La Gazette des campagnes (p. 14-16).

III


Mon enfant ! mon enfant ! cri de désespoir de cette pauvre Alexandrine qui tombe de son lit sur le plancher et se jette sur le berceau vide de son enfant. Ce cri, poussé avec la force qu’a une lionne lorsque ses petits sont en danger, est entendu d’Hermine, sa fidèle servante. Elle arrive à la hâte, à peine vêtue. Elle ne peut en croire ses yeux. Elle se sent faiblir ; mais faisant un effort suprême, elle court, criant, demandant aide et protection.

On arrive, le curé en tête. La pauvre mère est là, à genoux ; elle semble privée de sentiment. Le pasteur, entouré de villageois, n’ose parler. La voilà qui se lève. Ses yeux ont perdu leur éclat, et peine horrible ses cheveux ont grisonné aux tempes. Écartant les rideaux en mousseline du berceau : Dors mon enfant, dit elle ; dors en paix, ton père va venir. Oh ! ne pleure donc pas ; si tu savais comme ces cris me serrent le cœur. Dors donc en paix. Je suis là, moi ta mère.

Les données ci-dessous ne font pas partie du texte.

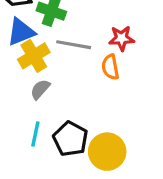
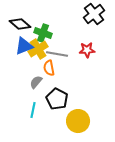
yellow cross: (34, 56) -> (38, 49), moved
orange semicircle: (110, 67) -> (49, 68), moved
black pentagon: (70, 139) -> (57, 99), moved

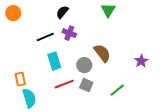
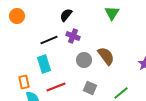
cyan rectangle: (54, 61) -> (44, 64), moved
gray circle: (84, 65) -> (84, 60), moved
red line: (64, 84) -> (56, 87), moved

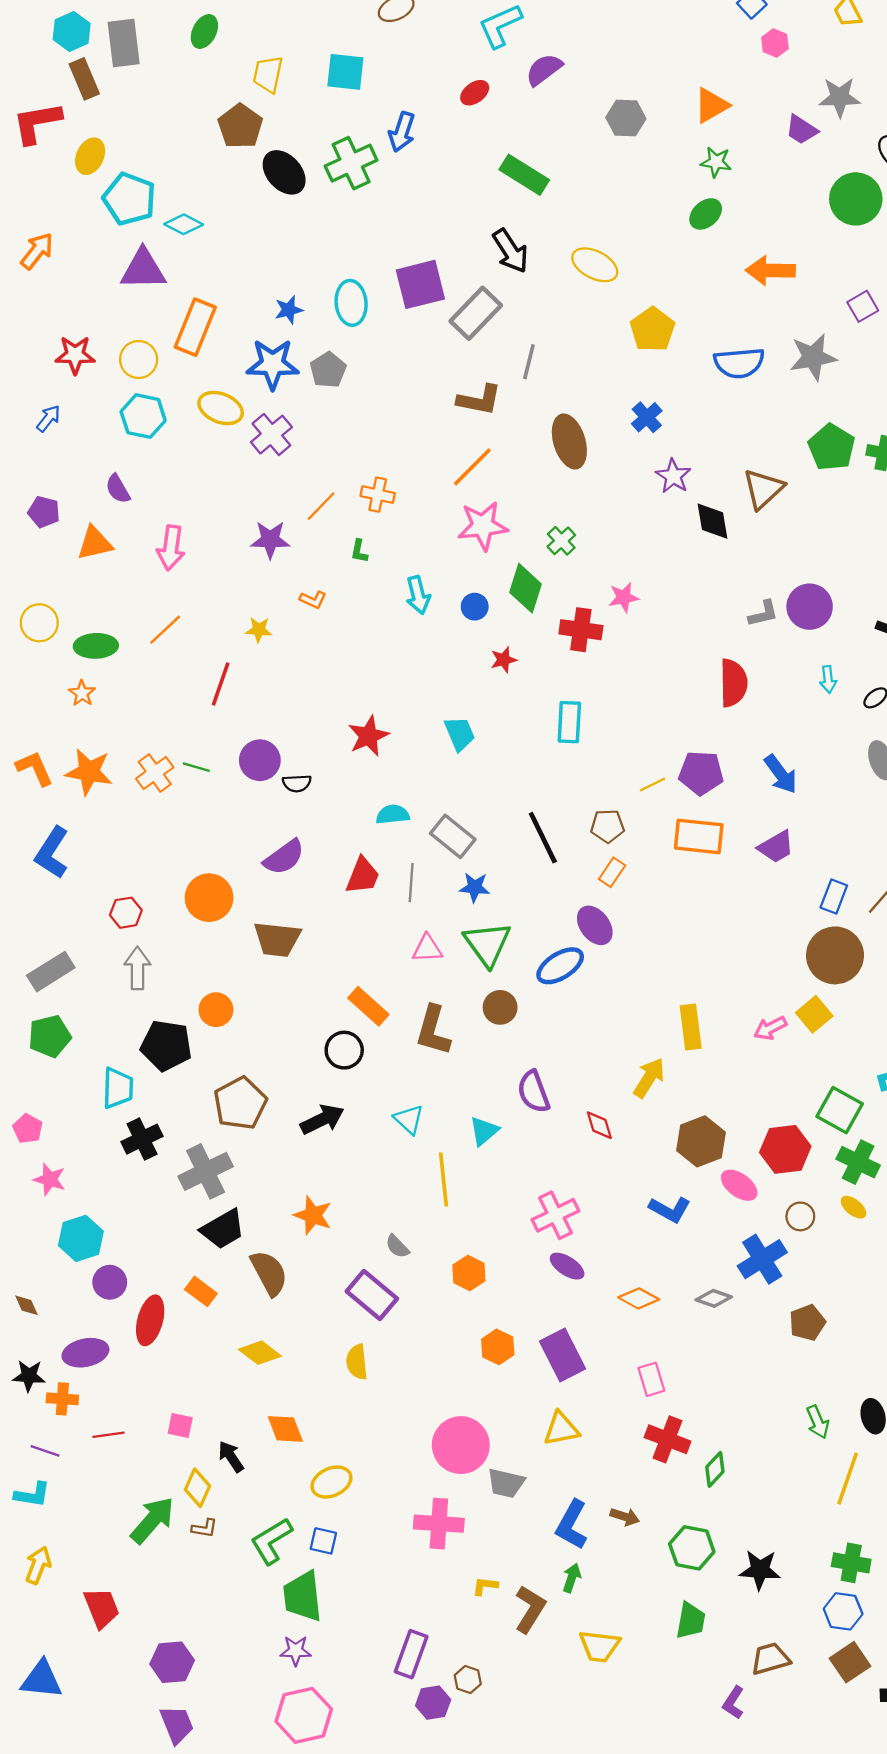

Elle pleure toujours ! mon Dieu, et elle se cache la figure. Pauvre mère ! On aurait dit que les sanglots de son enfant exposée sur la mer résonnaient aux oreilles de son cœur. Elle se mit à balancer le berceau vide, ce nid désert dont un vautour maudit a ravi le trésor. Allons ! elle repose, cette chère enfant. Elle regarde d’un air hébété le pasteur ; elle le fixe des pieds à la tête. Ce n’est pas George ? Oh ! non, il serait dans mes bras.

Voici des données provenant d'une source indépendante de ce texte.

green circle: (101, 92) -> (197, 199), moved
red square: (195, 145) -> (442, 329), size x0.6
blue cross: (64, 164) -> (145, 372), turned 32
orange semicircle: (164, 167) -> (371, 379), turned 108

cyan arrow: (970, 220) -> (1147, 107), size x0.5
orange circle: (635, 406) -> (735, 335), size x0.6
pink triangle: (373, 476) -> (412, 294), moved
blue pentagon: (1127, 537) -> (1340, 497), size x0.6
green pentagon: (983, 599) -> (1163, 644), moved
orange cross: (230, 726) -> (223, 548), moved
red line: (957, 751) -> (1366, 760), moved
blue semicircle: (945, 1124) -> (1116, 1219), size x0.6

— Non, ma fille, je ne suis pas George, je suis votre pasteur qui vient vous consoler.

— Tu viens enlever mon Armande. À moi ! à moi ! s’écrie la malheureuse mère, et elle se jette sur les langes du berceau désert ; elle presse sur son cœur les vestiges de ce qui n’est plus. Elle croit avoir son enfant, son Armande entre les bras.

Mes enfants, sortez, dit le curé. Il y a eu un crime de commis ici cette nuit. Laissez à la Justice le soin de cette affaire. Gardez vous de blesser la charité chrétienne par des soupçons non fondés. Dieu qui punit les coupables et récompense les bons, saura bien déchiffrer cette affaire. Cette pauvre mère a été victime d’un rapt aussi lâche que sans cœur !

La douleur d’Alexandrine, de cette pauvre mère privée de son enfant, a été si intense, qu’en un seul instant, comme un éclair qui passe, sa raison s’était obscurcie d’un voile épais, opaque, ténébreux. Désormais, dans la vie, elle allait marcher sans but, sans désir, n’ayant qu’une idée fixe, véritable monomanie : son enfant ! Or là, rien, le néant, la nuit, le cahot, les ténèbres. Parfois le voile se déchirera, et son intelligence semblera s’éclaircir ; mais ce ne sera que comme ces éclairs subits qui éblouissent dans la nuit noire qui nous enveloppe, et augmente l’épaisseur des ténèbres après leur disparition.

Pauvre mère ! pauvre femme ! combien de cœurs vont souffrir ! Que de sanglots tu vas soulever ! Que de larmes tu vas faire couler ! Ton George, qui est si loin, il va revenir pour te presser, toi et ton enfant. Que trouvera-t-il ? Mieux vaudrait y trouver un cercueil noir, surmonté d’une petite tombe blanche, où reposeraient la mère et l’enfant. Mais patience ! Dieu est là ; et sa justice suit son cours même ici-bas.